◆ **YOUR OBJECTIVE**:
Copy out every line of the records in which "potted" can be found.

(Indoor object tracking data)
________________________

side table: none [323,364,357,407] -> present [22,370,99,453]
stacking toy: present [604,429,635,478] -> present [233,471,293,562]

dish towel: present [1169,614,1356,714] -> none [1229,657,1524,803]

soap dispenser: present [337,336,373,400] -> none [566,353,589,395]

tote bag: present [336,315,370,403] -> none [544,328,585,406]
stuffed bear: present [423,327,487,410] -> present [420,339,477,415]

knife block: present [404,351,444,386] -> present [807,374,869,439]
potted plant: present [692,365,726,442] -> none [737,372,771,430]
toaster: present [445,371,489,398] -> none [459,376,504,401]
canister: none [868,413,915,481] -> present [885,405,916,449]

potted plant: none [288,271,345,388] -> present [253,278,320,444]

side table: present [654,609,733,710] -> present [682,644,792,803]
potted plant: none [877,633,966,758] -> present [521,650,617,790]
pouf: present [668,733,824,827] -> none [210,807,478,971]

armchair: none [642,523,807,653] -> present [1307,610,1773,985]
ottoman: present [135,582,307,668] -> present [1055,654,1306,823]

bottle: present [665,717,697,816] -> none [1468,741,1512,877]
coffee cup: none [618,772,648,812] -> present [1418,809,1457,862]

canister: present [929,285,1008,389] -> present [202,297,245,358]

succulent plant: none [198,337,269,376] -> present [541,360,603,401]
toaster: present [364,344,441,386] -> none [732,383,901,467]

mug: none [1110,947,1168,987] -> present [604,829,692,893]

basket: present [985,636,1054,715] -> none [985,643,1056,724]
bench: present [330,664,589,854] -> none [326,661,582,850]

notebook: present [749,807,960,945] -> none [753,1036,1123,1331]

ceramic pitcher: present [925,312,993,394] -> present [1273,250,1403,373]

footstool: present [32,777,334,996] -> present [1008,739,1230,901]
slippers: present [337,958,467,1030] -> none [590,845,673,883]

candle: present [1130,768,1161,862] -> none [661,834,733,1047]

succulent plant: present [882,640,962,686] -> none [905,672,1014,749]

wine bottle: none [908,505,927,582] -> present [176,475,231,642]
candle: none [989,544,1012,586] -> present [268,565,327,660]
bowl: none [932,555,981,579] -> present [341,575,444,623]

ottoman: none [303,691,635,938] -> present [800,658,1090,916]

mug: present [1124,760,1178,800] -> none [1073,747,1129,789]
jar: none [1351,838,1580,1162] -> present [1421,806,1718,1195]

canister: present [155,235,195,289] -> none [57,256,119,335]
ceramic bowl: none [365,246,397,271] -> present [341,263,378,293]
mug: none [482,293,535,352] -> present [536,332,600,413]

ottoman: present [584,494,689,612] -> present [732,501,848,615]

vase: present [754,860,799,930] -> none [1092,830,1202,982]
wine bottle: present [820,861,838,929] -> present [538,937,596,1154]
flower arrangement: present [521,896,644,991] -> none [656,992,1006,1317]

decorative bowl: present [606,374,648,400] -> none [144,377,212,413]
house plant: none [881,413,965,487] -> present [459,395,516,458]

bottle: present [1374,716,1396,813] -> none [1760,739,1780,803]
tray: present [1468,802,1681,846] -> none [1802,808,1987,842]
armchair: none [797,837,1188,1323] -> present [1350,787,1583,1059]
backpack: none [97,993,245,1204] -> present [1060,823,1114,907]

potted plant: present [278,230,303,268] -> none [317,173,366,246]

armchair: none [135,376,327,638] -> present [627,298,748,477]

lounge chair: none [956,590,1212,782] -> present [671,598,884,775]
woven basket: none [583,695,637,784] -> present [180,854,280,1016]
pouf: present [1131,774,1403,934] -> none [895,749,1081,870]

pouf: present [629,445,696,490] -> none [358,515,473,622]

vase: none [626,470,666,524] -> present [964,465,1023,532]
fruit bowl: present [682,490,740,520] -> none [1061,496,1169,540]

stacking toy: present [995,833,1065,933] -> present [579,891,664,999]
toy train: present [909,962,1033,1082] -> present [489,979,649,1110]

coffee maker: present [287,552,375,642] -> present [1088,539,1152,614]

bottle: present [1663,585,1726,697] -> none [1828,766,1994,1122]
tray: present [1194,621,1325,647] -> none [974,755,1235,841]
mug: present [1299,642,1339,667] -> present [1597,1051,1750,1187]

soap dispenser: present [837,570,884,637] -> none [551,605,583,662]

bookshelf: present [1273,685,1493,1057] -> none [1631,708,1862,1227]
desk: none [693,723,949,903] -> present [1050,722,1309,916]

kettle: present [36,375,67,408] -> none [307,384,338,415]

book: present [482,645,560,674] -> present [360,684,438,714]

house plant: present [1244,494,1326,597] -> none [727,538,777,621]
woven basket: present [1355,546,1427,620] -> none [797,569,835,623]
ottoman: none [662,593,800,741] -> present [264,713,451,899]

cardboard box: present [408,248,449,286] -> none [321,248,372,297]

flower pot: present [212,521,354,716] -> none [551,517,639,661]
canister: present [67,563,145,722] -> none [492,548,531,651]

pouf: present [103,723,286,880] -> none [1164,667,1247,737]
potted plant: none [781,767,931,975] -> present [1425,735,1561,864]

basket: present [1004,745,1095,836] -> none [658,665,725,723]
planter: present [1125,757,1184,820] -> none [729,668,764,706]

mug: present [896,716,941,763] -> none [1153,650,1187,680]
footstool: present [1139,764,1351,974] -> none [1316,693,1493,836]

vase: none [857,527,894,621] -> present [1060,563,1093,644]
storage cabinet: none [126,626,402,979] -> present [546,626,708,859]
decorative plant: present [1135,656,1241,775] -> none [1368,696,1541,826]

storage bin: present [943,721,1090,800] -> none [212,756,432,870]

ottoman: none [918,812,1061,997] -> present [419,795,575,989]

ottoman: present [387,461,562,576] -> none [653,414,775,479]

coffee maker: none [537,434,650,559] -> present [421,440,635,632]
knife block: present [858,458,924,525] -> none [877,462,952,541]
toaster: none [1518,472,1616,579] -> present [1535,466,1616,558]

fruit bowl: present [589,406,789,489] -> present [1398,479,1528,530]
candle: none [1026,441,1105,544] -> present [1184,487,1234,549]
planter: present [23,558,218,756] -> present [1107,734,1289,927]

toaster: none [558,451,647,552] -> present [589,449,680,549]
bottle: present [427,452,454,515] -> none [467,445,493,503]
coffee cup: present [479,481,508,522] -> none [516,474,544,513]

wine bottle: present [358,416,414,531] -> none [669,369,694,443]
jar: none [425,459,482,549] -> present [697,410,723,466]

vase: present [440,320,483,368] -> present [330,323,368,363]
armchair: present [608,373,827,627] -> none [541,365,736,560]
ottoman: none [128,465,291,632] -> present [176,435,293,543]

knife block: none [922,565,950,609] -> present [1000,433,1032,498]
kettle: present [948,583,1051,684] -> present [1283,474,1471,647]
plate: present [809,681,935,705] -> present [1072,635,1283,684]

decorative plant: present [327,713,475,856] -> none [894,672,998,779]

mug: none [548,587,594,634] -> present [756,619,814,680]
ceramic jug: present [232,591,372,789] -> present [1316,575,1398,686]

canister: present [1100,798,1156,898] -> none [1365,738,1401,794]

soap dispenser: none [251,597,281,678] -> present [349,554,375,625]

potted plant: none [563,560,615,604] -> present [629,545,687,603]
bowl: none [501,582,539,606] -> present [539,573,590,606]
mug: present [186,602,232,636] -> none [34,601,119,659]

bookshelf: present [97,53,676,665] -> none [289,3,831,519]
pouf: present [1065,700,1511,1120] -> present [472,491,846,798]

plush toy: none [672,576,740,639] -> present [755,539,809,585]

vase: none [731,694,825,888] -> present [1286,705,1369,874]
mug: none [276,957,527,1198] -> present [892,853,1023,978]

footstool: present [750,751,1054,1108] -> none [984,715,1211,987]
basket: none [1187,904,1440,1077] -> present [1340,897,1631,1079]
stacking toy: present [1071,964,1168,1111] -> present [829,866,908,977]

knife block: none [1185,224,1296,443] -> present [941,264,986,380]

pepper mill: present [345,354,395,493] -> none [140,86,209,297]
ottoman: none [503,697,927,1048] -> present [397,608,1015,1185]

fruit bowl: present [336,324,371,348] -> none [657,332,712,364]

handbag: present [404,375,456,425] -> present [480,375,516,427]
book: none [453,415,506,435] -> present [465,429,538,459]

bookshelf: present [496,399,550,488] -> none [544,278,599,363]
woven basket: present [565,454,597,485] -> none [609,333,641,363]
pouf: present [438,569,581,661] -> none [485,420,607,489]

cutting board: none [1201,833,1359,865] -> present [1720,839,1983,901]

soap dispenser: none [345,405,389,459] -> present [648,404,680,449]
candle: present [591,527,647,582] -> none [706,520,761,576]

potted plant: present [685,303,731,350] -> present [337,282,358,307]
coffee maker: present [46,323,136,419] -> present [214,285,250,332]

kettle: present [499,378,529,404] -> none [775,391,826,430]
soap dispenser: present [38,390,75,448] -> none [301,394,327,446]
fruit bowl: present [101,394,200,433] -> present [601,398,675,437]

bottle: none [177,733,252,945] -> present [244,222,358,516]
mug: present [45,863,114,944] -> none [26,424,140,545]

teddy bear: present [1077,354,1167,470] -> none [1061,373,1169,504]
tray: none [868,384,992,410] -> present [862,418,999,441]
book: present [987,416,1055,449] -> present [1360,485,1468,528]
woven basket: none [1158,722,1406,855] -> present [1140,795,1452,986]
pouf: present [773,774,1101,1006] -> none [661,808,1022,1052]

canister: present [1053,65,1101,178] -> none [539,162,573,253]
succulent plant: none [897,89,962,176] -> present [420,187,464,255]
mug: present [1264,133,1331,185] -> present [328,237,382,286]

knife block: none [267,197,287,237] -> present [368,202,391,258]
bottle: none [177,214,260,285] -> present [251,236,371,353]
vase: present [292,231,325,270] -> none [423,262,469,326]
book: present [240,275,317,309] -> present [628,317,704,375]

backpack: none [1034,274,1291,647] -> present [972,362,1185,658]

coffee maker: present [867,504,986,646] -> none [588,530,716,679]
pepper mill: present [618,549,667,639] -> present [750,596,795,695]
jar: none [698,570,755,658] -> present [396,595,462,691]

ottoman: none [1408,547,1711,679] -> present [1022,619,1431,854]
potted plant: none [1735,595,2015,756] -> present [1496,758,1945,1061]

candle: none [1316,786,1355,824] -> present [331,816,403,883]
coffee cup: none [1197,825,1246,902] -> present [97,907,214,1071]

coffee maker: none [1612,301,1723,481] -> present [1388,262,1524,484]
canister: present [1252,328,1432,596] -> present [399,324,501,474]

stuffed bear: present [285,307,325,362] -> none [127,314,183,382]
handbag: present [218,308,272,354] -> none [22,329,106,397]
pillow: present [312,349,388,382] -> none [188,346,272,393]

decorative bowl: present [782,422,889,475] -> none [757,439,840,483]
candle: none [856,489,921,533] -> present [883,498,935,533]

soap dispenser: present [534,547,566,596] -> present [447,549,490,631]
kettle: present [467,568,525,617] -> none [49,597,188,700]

________________________

◆ **OUTPUT FOR THIS TASK**:
potted plant: present [692,365,726,442] -> none [737,372,771,430]
potted plant: none [288,271,345,388] -> present [253,278,320,444]
potted plant: none [877,633,966,758] -> present [521,650,617,790]
potted plant: present [278,230,303,268] -> none [317,173,366,246]
potted plant: none [781,767,931,975] -> present [1425,735,1561,864]
potted plant: none [563,560,615,604] -> present [629,545,687,603]
potted plant: present [685,303,731,350] -> present [337,282,358,307]
potted plant: none [1735,595,2015,756] -> present [1496,758,1945,1061]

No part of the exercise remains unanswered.